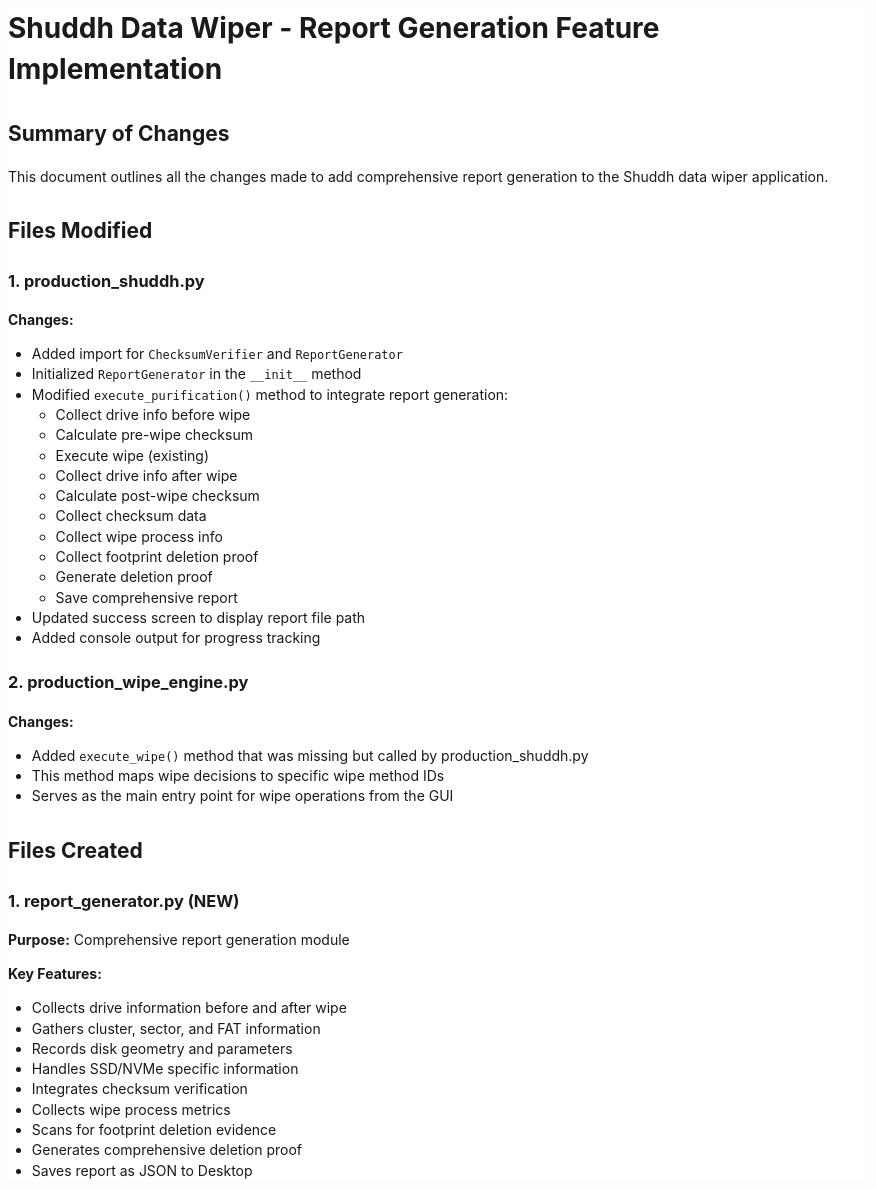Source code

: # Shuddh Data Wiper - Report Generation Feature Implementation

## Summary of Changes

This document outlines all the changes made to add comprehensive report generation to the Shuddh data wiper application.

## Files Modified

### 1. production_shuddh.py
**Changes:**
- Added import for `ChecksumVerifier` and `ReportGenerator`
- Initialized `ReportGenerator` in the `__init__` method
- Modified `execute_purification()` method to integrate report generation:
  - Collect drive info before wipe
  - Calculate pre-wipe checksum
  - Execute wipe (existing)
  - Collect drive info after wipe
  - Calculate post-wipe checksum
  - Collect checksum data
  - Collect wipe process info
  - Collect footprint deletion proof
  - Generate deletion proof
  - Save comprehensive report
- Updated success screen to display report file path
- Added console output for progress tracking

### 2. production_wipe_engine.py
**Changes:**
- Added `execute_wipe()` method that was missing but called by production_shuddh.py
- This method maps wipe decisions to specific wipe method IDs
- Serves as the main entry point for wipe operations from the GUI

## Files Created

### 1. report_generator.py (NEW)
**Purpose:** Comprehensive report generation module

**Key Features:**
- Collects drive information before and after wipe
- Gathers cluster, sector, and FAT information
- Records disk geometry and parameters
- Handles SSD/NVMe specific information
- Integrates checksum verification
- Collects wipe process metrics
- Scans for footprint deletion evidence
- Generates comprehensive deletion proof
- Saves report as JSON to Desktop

§ Goal of the exercise: Could you render the records as a JSON list of strings, one string per line, from their start through the line with "## Files Modified", leaving out blank lines and the pictures?

§ Answer to this task:
[
  "Source code",
  ": # Shuddh Data Wiper - Report Generation Feature Implementation",
  "## Summary of Changes",
  "This document outlines all the changes made to add comprehensive report generation to the Shuddh data wiper application.",
  "## Files Modified"
]